5 songs I know all the words to: Actually, I'm really good at this for some reason. The songs I have listed I pretty much can do all the lyrics on the album by heart. I have a rule about singing along with music though... it's only permitted if the music is so loud that you can't even hear yourself singing. It really bugs me when people sing along... I crank up the volume when people do that... or change the song.

Fast Car, Tracy Chapman
Crazy Mary, Pearl Jam
Say it ain't So, Weezer
Friend is a Four Letter Word, Cake
Shit-town, Live

 

5 things I would do with 100 million dollars:

That's too much money.

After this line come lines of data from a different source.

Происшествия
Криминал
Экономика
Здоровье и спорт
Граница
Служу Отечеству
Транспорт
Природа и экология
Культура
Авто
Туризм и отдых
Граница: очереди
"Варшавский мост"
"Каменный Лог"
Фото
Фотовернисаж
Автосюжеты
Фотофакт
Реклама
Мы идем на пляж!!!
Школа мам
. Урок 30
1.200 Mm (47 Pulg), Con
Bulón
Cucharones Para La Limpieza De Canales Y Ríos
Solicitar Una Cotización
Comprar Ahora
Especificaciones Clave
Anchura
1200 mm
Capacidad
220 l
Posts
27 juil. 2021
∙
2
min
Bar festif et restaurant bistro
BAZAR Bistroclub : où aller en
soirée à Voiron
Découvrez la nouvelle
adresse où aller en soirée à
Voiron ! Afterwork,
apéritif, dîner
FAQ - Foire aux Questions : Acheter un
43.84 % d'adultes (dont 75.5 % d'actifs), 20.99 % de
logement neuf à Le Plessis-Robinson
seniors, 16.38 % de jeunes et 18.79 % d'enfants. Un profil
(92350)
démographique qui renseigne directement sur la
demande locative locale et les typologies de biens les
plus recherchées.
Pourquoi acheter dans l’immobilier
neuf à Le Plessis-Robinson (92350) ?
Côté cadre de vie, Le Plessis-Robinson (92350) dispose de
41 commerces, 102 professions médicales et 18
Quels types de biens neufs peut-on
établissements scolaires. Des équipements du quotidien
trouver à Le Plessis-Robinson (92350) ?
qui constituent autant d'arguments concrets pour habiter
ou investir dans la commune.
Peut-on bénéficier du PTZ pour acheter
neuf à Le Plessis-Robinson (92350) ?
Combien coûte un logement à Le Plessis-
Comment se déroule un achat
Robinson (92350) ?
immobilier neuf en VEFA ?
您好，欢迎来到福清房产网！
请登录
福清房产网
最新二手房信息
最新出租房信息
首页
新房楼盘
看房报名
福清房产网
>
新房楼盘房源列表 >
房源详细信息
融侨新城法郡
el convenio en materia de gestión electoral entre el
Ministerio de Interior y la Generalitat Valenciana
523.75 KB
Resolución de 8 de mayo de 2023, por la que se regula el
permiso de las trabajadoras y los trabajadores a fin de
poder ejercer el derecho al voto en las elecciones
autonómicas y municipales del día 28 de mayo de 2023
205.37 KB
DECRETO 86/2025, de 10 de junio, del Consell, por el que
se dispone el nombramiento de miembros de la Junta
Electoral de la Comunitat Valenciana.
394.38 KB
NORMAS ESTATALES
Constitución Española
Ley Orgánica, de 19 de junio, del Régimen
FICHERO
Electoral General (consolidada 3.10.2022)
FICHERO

I'd give away all but 5 million, and use that 5 to do all the usual.... travel, play with dogs for the rest of my years on earth, eat, drink, and just generally be merry.

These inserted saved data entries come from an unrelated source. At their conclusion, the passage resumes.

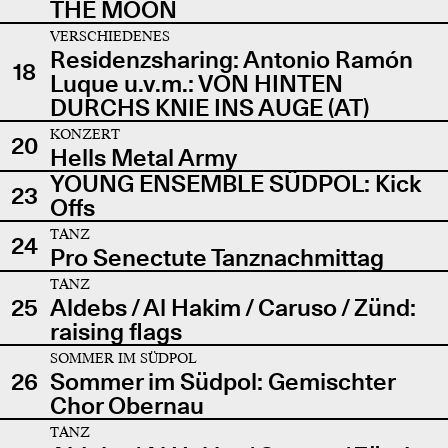
THE MOON
VERSCHIEDENES
Residenzsharing: Antonio Ramón
18
Luque u.v.m.: VON HINTEN
DURCHS KNIE INS AUGE (AT)
KONZERT
20
Hells Metal Army
YOUNG ENSEMBLE SÜDPOL: Kick
23
Offs
TANZ
24
Pro Senectute Tanznachmittag
TANZ
25
Aldebs / Al Hakim / Caruso / Zünd:
raising flags
SOMMER IM SÜDPOL
26
Sommer im Südpol: Gemischter
Chor Obernau
TANZ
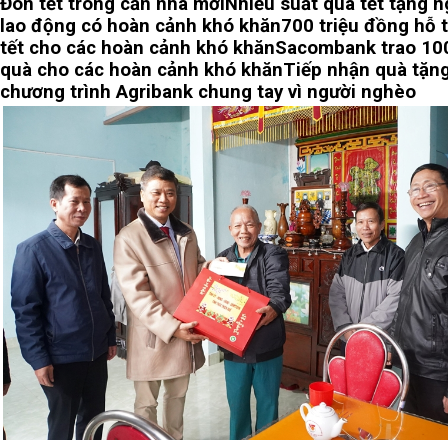
Đón tết trong căn nhà mới
Nhiều suất quà tết tặng n
lao động có hoàn cảnh khó khăn
700 triệu đồng hỗ 
tết cho các hoàn cảnh khó khăn
Sacombank trao 10
quà cho các hoàn cảnh khó khăn
Tiếp nhận quà tặng
chương trình Agribank chung tay vì người nghèo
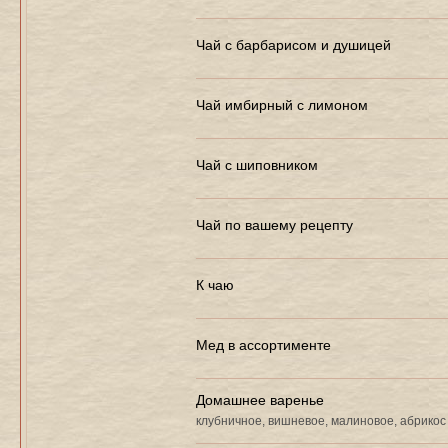
Чай с барбарисом и душицей
Чай имбирный с лимоном
Чай с шиповником
Чай по вашему рецепту
К чаю
Мед в ассортименте
Домашнее варенье
клубничное, вишневое, малиновое, абрикос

5 places I would run away to:

-Wynja's farm in Seaforth, Ontario
-east coast of Canada
-Russia
-South Africa... speaking of which, I should e-mail Milene, consider myself reminded
-Xanga

5 things I would never wear:

-a matching velour tracksuit
-predominantly brown outfits
-jewelry
-fur
-a damn cowboy hat

5 favorite tv shows : Up until a month ago, I hadn't really watched TV for years... now we have freakin cable though. Maybe that's part of my reason for being so lax in my xanga updating. Really the only show I've gotten into lately is Six Feet Under... it's good. I watched all four seasons on DVD over the past few months.

5 bad habits: nail wrecking, not opening mail, abusing my good credit, buying cars, not shaving often enough

5 biggest joys
: sunrise, running at full speed, a job well done, walks with friends (dogs or people), Sunday morning breakfasts

5 favorite toys: Focus SVT, table saw, rock climbing gear, books, big-ass stereo

5 fictional characters I would date: Ariel, Belle, Natalie Portman's character in Garden State, Daisy Duke (as much for the fast driving as for the short shorts), Marissa Tomei's character in Alfie

 

Hey! Look how crazy this is. I was at my soccer game the other day, and a dude there had two English Mastiffs. A matching pair to Ramona and Elmo! (That's Ram and Elmo in the front, Logan and Lucy in the back.) Look how big Ramona is!

 

Lastly, I finished the Bookclub book. I'll write about it when it's not today.